Мишка выскочил в сени, шептал:

— Колькиных не давай. Он мотор купить хочет. Моих отдай.

— Без тебя разберусь.

— И что вы все трясетесь перед этим… — исходил злобой Мишка. — Ну доберется до него Вася-милиционер, ну доберется. Гад я буду, если не доберется!

Отец положил мешок к ногам Митрича. Мать расправила края мешка, чтобы видны были шкурки.

Приемщик задумчиво глядел в окно. И — молчал. Все молчали: ждали. Наконец, Митрич посмотрел на соболей. Рука потянулась к шкуркам.

— Ты не сумлевайся, сосед, — сказал отец. — Барахла не подсуну. Своих отдаю. Сплошь черненькие.

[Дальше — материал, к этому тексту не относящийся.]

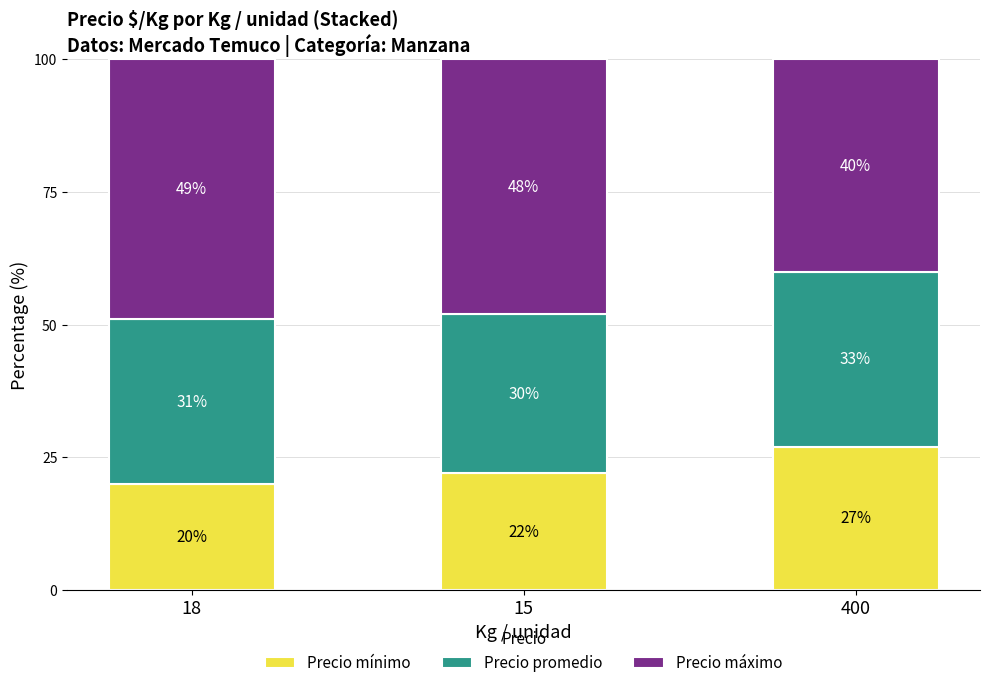

What is the difference between the maximum and minimum values in the Precio mínimo series?

7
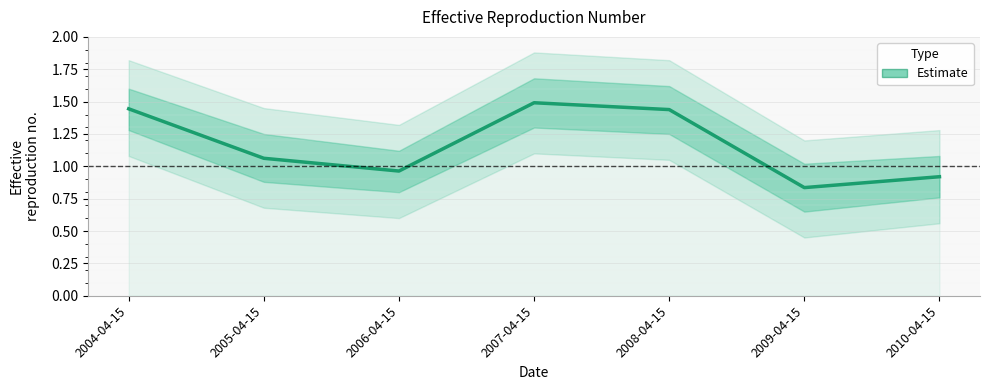

How many interior local peaks (higher than both neighbors) does the data have?

1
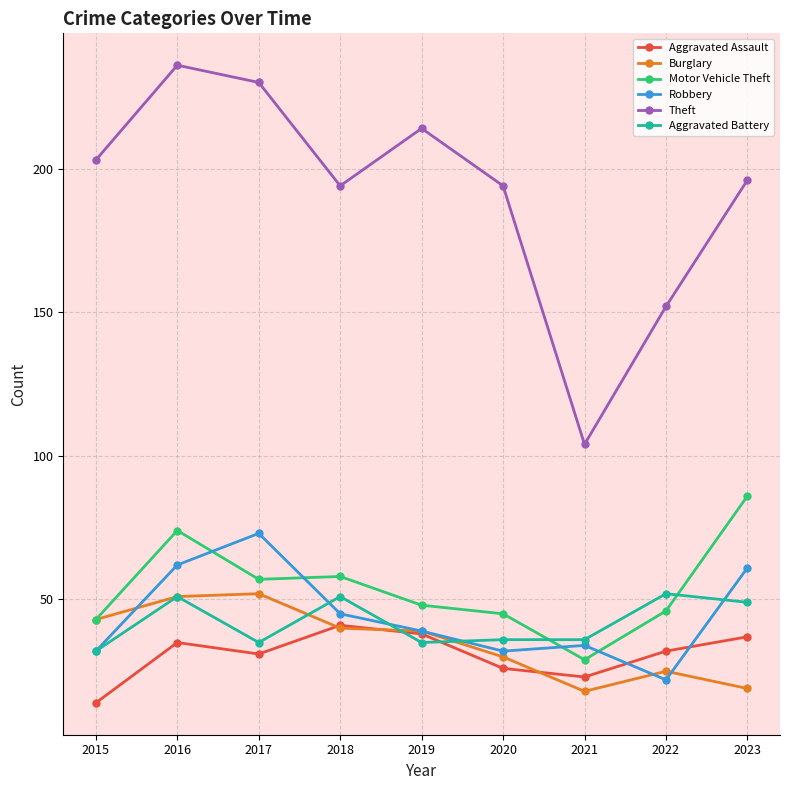

At which category is the sum across all series the highest?

2016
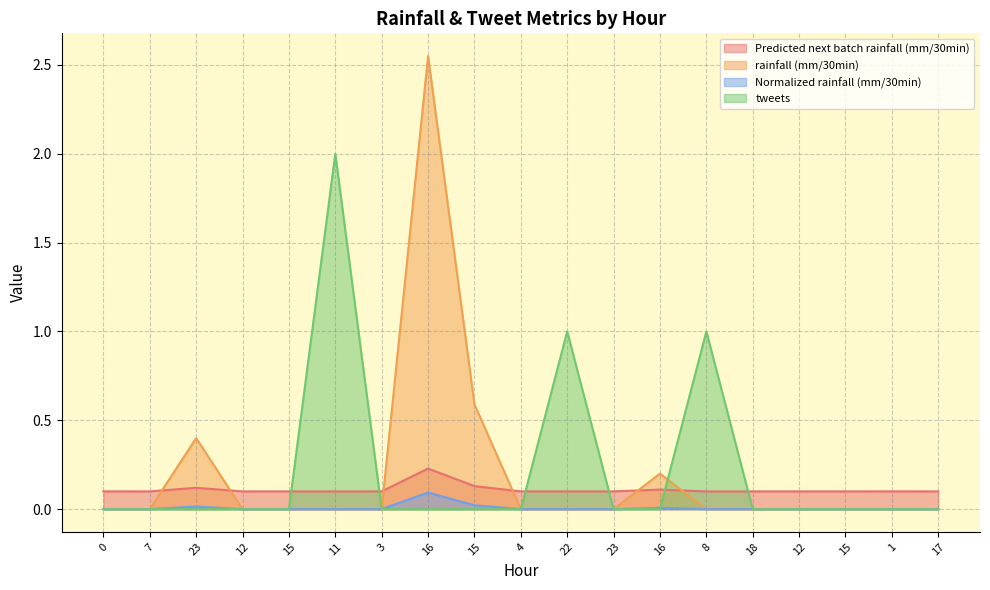

What is the spread (max minus min) of values at 23?

0.4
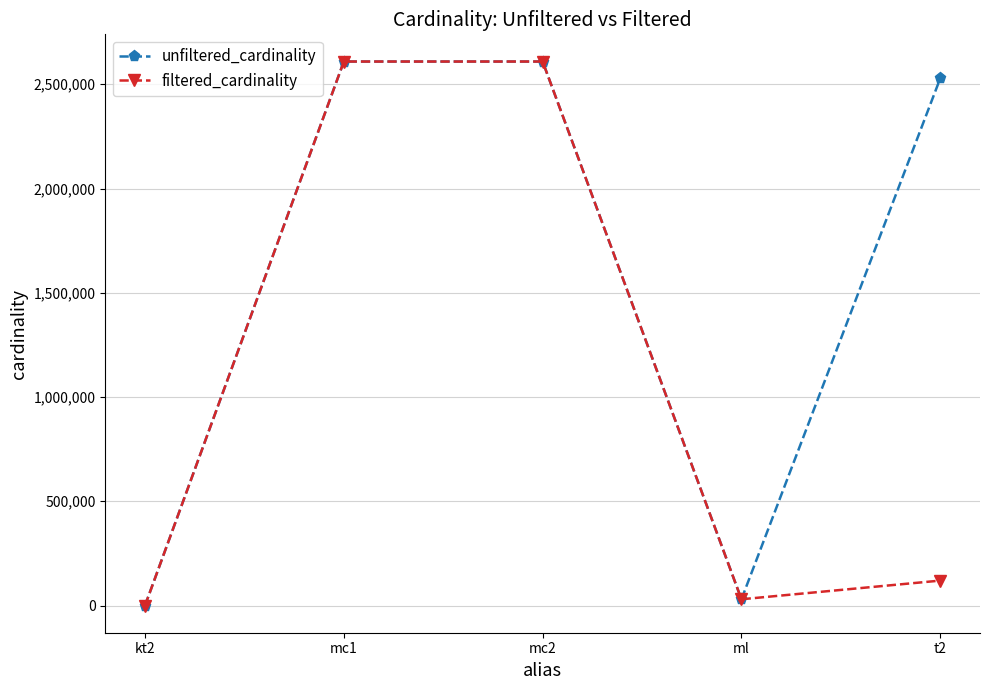

List the series in order of their overall mean, highest first.

unfiltered_cardinality, filtered_cardinality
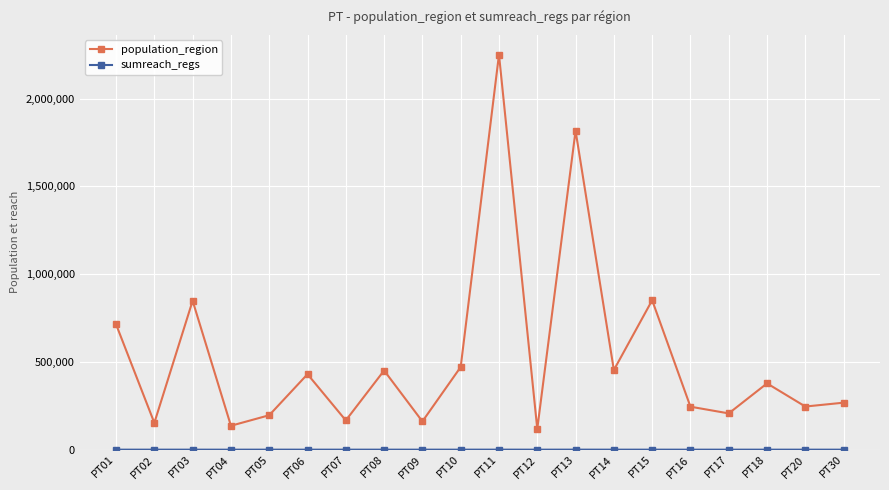

At which label does population_region first exceed 377653?

PT01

Тот равнодушно, нехотя помял мех в пальцах, сказал:

— Вот, Кузьмич, на волоске от смертушки был, а прощаю. Душа у меня такая. Сколько я через свою душу пережил — не рассказать.

А через день отец повез на своей моторке сыновей по кордонам. Первого высадил Николая. Он поклонился отцу, неловко кивнул брату, что-то хотел сказать, но не сказал, топтался, держа в руке рюкзак с подарками для жены.

«А ведь права была Нюрка. Поплачет братка, на коленях перед ней поползает», — Михаил представил себе это и отвернулся.

Поплыли дальше, огибая каменный мыс, с которого Мишка целил в приемщика. Озеро уже полностью очистилось ото льда, колыхалось вольно, покачивая горы на горизонте.

Михаил молчал, молчал, не выдержал.

— Жалко, я не стрельнул тот раз, ё-моё.

Отец с удивлением на него посмотрел, но не обругал, только вздохнул и отвернулся, глядя на излизанные волнами черные камни, где из расщелин зеленели новорожденные листья травы.